Brocade to buy McData

Brocade to buy McData

Storage switch vendor Brocade Communications Systems has announced that it is buying McData in an all-stock transaction valued at US$713 million.

Brocade CEO Michael Klayko says the combined companies will be able to develop the "next-generation datacentre", offering a unified platform with interoperability in the near-term and convergence in the long-term that will protect existing user investment. The converged platform will come out in the next technology cycle, which will be slightly more than a year away, says Tom Buiocchi, Brocade's vice president of marketing.

Details on what the buyout will mean to product lines are few, but Klayko says that Brocade believes McData could lose as much as 30% of its annual revenue and still earn a profit through up to US$100 million in savings in the first year after the merger.

Klayko says there will be layoffs as a result of the merger, but won’t specify how many. McData CEO John Kelley is listed as a post-merger "advisor" in the press release about the transaction. The remainder of Brocade's executive management team will continue to serve in their roles, the release states.

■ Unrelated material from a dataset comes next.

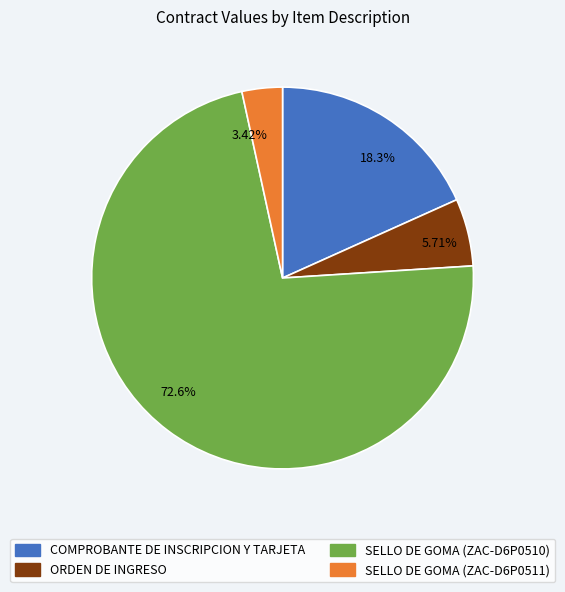

Does any single category account for the majority?

Yes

Brocade will retain its name and corporate headquarters in San Jose and McData will become a wholly owned subsidiary of Brocade.

The acquisition is expected to be completed in McData's first fiscal 2007 quarter, after shareholder and regulatory approval.

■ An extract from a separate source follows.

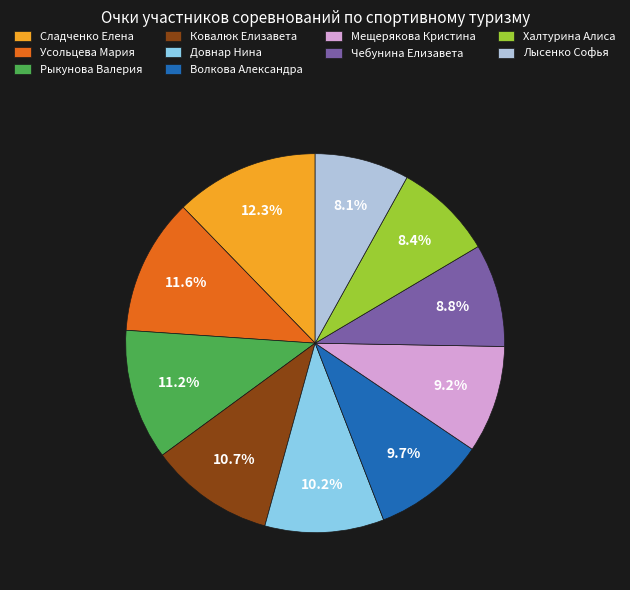

To the nearest percent, what is the combined percentage of Сладченко Елена and Рыкунова Валерия?

23%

Both companies have been operating under somewhat of a cloud; former Brocade CEO Gregory Reyes is in the midst of a criminal hearing arising from investigations into alleged stock-option manipulations while McData has been losing market share, says Mark Kelleher, an analyst with the stock research firm Canaccord Adams, who was not upbeat about the acquisition.

"There is a complete overlap in products and customers," Adams says. "It looks like you've got one company doing very well, one company that's stumbling, and if you'd waited a couple of quarters you might have had that market share anyway."

McData had said in mid-July that in 30 days it would be announcing a product strategy that makes it easier for organisations to centralise remote storage needs and perform tasks such as backup and electronic discovery.